On Thursday, Nov. 20, officials at Perspectives Charter Schools received a letter alleging that special education students at one of its campuses are not receiving adequate services, and that another letter was on its way to the Illinois State Board of Education.
The same day, one of the five teachers who signed off on that letter says she was fired and escorted out of the school. Chantelle Allen says special needs juniors, among other issues at the Perspectives Calumet Tech high school, have not been receiving services that are stipulated in their individual education plans.
“That’s what charter schools can get away with,” contends Allen, a mid-career special education teacher who has worked at Calumet Tech since it opened in 2006.
Allen notes that previously, special education students were adequately provided for, but this fall, the population jumped from 50 to more than 100. Yet, she says the school did not hire enough special education staff, which led to service shortages.

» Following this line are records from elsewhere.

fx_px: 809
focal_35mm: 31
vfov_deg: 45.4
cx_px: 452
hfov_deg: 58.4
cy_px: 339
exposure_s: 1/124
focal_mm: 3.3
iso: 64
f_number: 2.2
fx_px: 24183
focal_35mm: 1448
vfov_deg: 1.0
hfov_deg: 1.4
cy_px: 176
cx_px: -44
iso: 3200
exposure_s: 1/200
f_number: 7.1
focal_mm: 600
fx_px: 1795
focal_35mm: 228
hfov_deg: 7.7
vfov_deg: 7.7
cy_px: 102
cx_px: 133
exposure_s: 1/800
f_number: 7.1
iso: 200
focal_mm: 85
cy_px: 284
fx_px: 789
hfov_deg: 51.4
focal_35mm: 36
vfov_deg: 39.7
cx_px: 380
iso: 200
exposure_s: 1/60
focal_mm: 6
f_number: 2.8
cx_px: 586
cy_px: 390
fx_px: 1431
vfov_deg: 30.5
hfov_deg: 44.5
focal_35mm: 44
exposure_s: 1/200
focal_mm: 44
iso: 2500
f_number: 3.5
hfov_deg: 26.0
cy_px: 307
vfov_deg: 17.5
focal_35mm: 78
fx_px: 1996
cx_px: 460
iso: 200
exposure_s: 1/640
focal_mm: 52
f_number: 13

According to spokesman Matt Vanover, the Illinois Board of Education received the formal complaint submitted on Nov. 21 by Allen and the other teachers, and officials will conduct an on-site visit soon. The state has 60 days to conduct an investigation.

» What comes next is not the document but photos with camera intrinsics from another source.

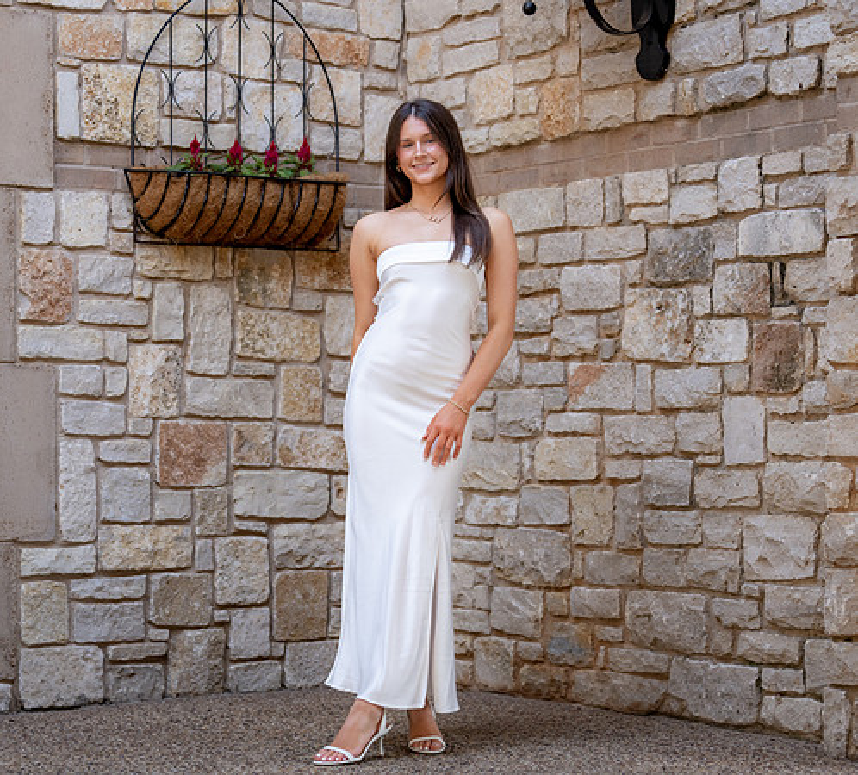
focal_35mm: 92
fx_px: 2464
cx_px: 409
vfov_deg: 17.9
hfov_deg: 19.8
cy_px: 420
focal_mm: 70
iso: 400
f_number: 2.8
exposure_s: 1/320
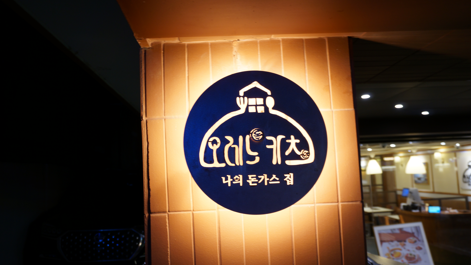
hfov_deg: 61.0
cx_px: 233
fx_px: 400
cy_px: 143
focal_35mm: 32
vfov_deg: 36.7
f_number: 4
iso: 200
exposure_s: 1/13
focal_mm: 20
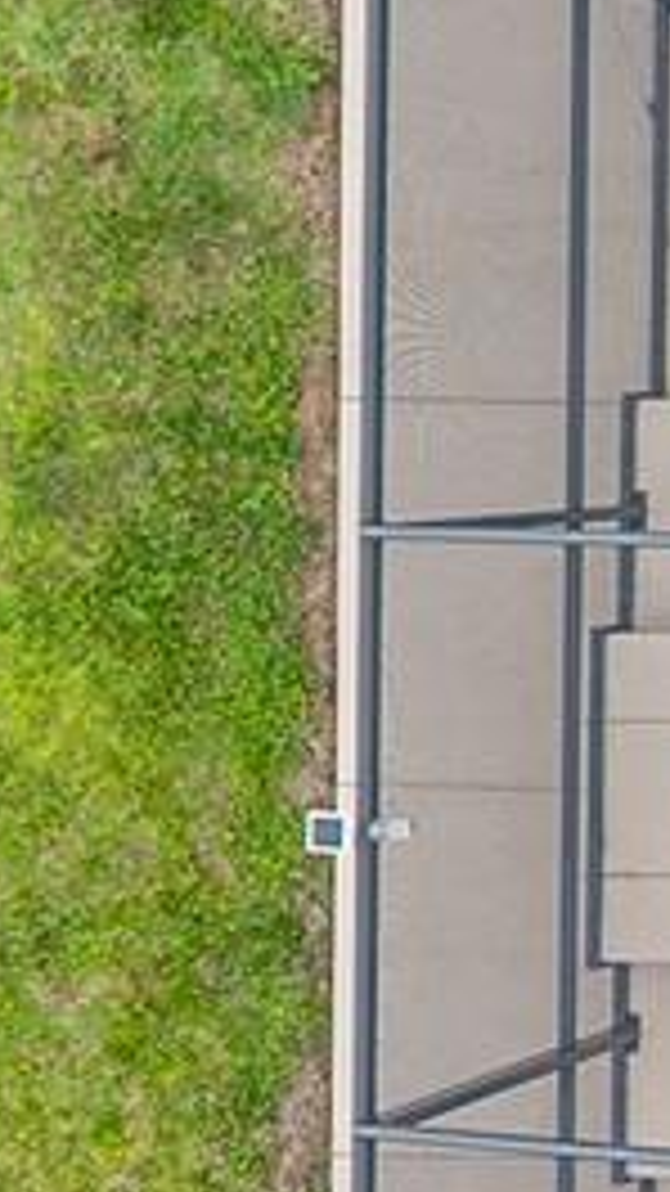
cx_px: 2460
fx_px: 4992
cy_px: 391
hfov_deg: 6.5
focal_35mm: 158
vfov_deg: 13.6
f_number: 1.8
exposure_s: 1/180
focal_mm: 8.67
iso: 100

Other allegations in the teachers’ letter (PDF) suggest:
• Sophomores receive special education services in core subjects, but not in Spanish and technology.
• Some regular classes exceed the enrollment limit for special education students.
• Teachers do not have copies of students’ individualized education plans, which are used to appropriately modify coursework.
In a letter to Catalyst, Perspectives President and Co-founder Diana Shulla-Cose and Chief Operations Officer John Hayner cast light on the larger issue of “unfunded mandates” to provide services on special education.
“We pride ourselves on excellent education and service to students, whatever their particular needs,” they wrote in the letter. “Like all schools, public and private, Perspectives is always challenged to find the funds to ensure a sufficient level of staffing and services—needs that change routinely.”
Longtime reformer Don Moore, executive director for Designs for Change, says problems with special education services are rampant throughout the entire system, charters and traditional schools alike. Moore recalls news reports in recent years that highlighted staffing cuts among special education aides and alleged that the district capped special education referrals at schools.
Shulla-Cose and Hayner declined to comment on the timing and rationale behind Allen’s dismissal. “It is disturbing to have a former employee use the educational challenges that exceptional needs students face, and conflate it with her dismissal.”
Parents chime in
Two parents have joined Allen in the letter writing campaign and are seeking better services for their sons.
Velda Myles and Tanya Brown say their special needs children were well served at Perspectives Calumet Tech as freshmen and sophomores, but this year was noticeably different, when a new special education instructional leader took charge.
“[My son] doesn’t have any help in the classroom at all,” says Brown, despite his attention deficits and problems with organization, reading and writing. He is failing nearly all of his classes, she notes, except two: a reading class where he was getting extra help from Allen and a history class that is based largely on classroom participation.
His education plan, which technically expired in November, calls for him to get extra help in math—including the use of a calculator and clear verbal instructions—and other subjects.
Brown says she was told by phone that her son’s individualized education plan called for no extra classroom attention. “I don’t understand,” Brown says. “Last year, he got everything that he needed.”
Myles says she faces similar circumstances with her son, who has a learning disability. She says last year, one of his teachers routinely called home to discuss his progress and special needs.
“I don’t get those calls this year,” says Myles, who notes her extended family has five children enrolled in Perspectives charters. “I love the school’s philosophy. I agree with everything [Perspectives] stands for, except for this.”
Perspectives’ Hayner points to the charter network’s high percentage of special needs students (between 18 and 19 percent) compared to other charters, and says this year’s population increased proportionally when Calumet Tech added its third freshmen class.
Yet charters tend to enroll fewer special needs students who face severe learning and behavioral problems, says Moore of Designs for Change.